I agree that the petitioning is a tad of an overreaction but if it helps them sleep at night then hey-ho.
SQA don't really care and if the paper is actually harder than expected/ not what you had actually been taught then they'll lower the grade boundaries because the difficulty/improper choice of questions will be reflected in the general trend of marks; not because of a petition on change.org and a BBC News article.
Again, however democratic society free-speech etc etc people will do as they please irrespective of the reality of the situation.
I sat Higher maths last year and thought I had royally fudged it up - and the plentiful news articles and petitions reinforced this fear - but somehow sailed through in August w/ an A. I think this whole petition culture seems to only further the concerns it's trying to quash.
SQA are gonna continue putting out exam papers that don't directly reflect the course, pupils are going to continue getting mad, and August will roll around each year to separate the over concerned pupils who did study from the mob mentality individuals who simply wanted to mask the fact they largely neglected revising.

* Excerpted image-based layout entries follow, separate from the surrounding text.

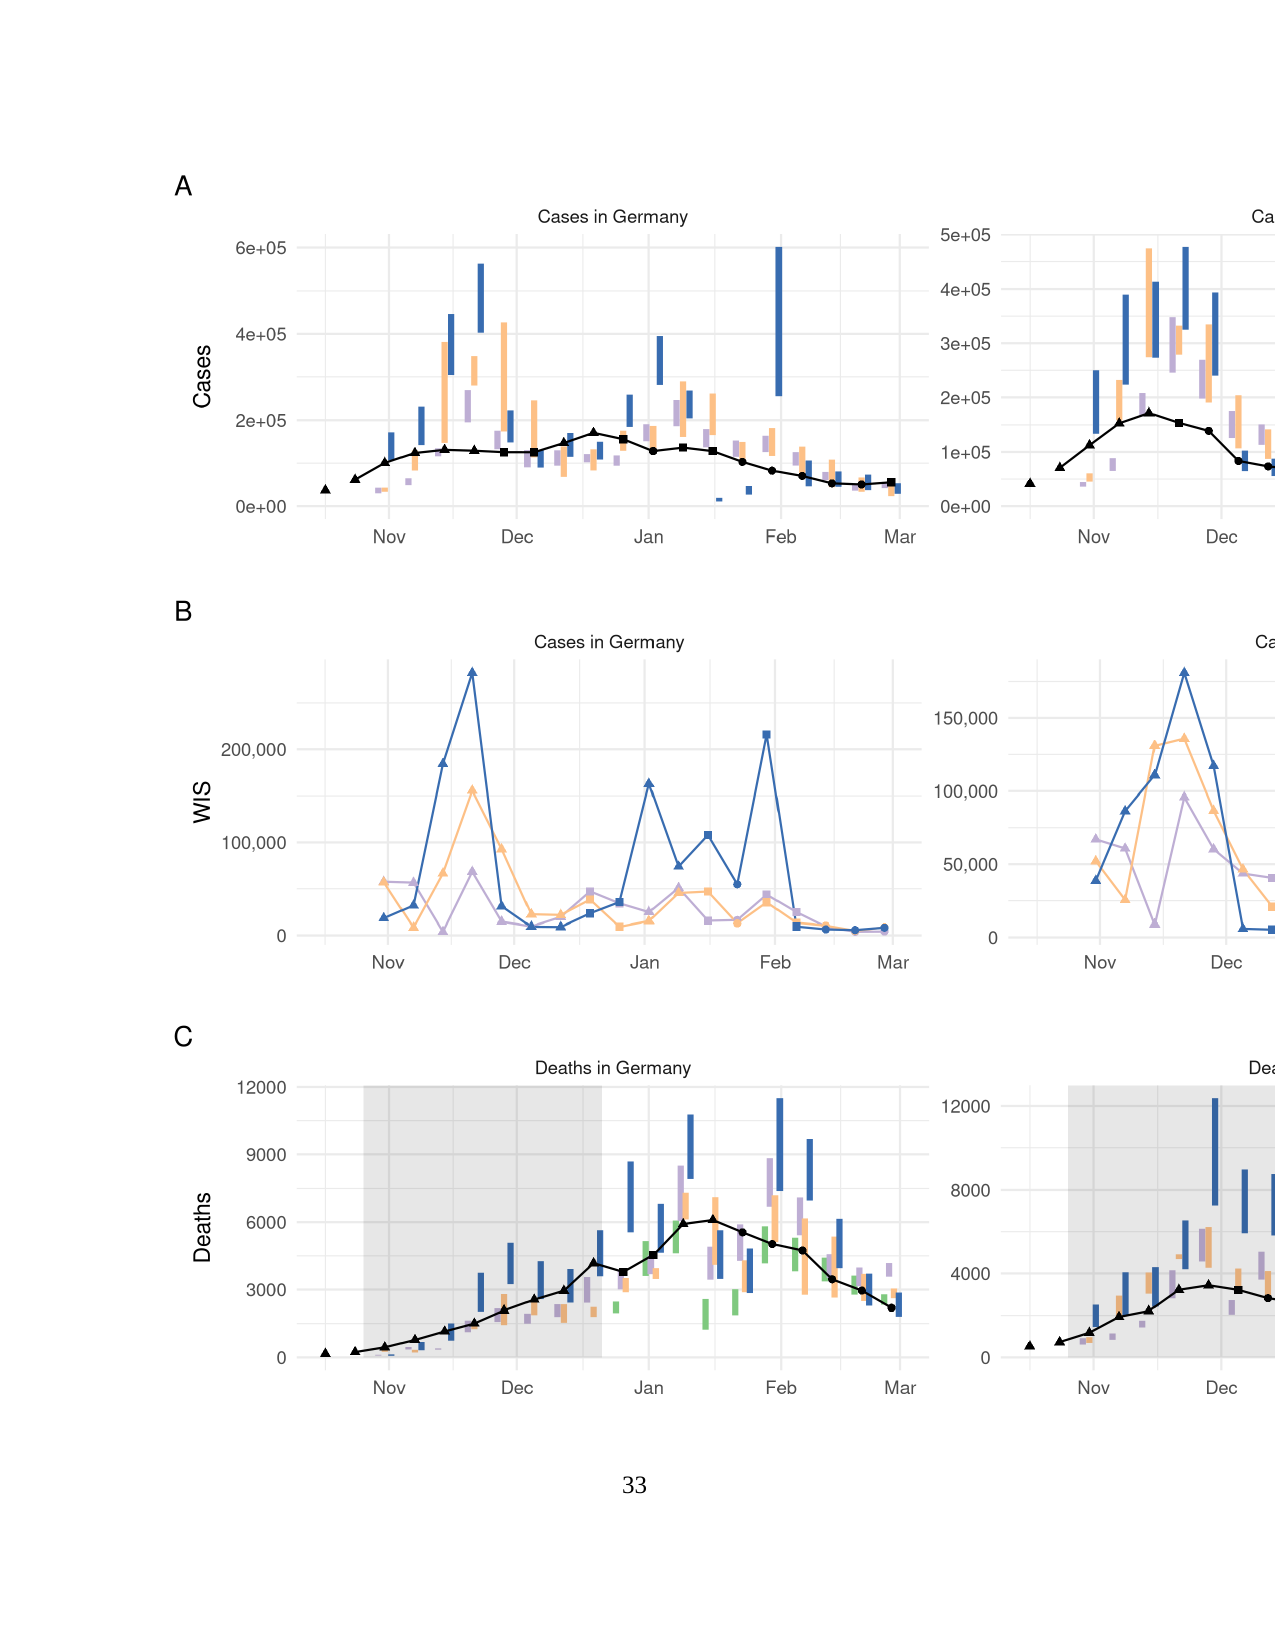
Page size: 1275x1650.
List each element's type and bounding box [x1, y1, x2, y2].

picture [150, 150, 1275, 1441]
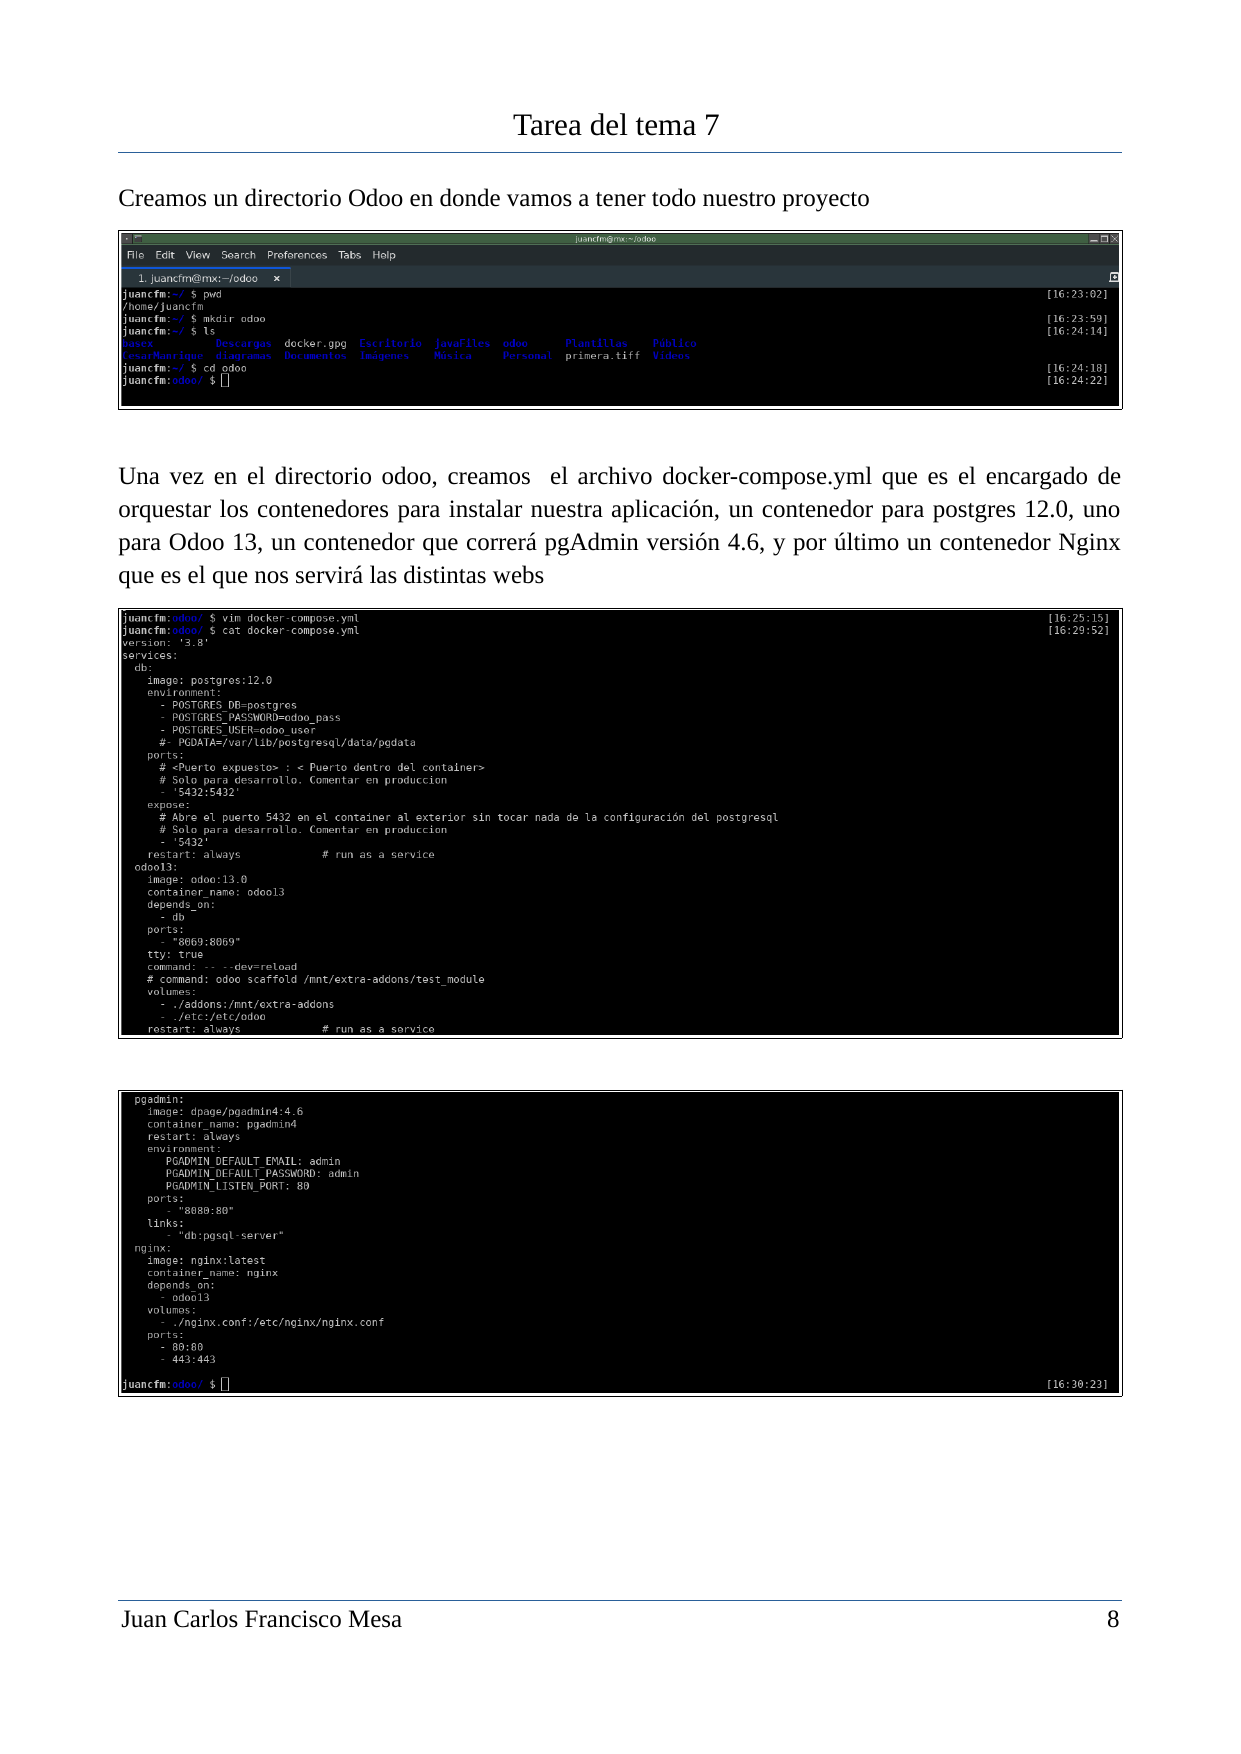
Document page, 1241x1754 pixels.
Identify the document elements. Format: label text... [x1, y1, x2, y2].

picture [121, 1092, 1119, 1393]
picture [121, 233, 1119, 406]
picture [121, 610, 1119, 1035]
text Una vez en el directorio odoo, creamos el archivo docker-compose.yml que es el encargado de orquestar los contenedores para instalar nuestra aplicación, un contenedor para postgres 12.0, uno para Odoo 13, un contenedor que correrá pgAdmin versión 4.6, y por último un contenedor Nginx que es el que nos servirá las distintas webs [118, 461, 1122, 589]
text Creamos un directorio Odoo en donde vamos a tener todo nuestro proyecto [118, 183, 1122, 212]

People always complain that what we learn in school is never going to be used in the "real world" yet when an exam mirrors the unpredictability and lateral thinking the real world requires, they suddenly begin to incite a revolutionary uprising against the SQA. Life doesn't come with a how to pass book folks, and neither did AH Biology this year but let's forget about the early implementation of courses with little study materials available that teachers are unsure how to teach and complain that I had to do some Maths in my Biology exam, despite that being a clear and obvious requirement of the course. (Not a direct attack on this years adv. Bio, the paper was pretty awesome imo but the SQA teaching guidelines left my teacher puzzled for most of the year.)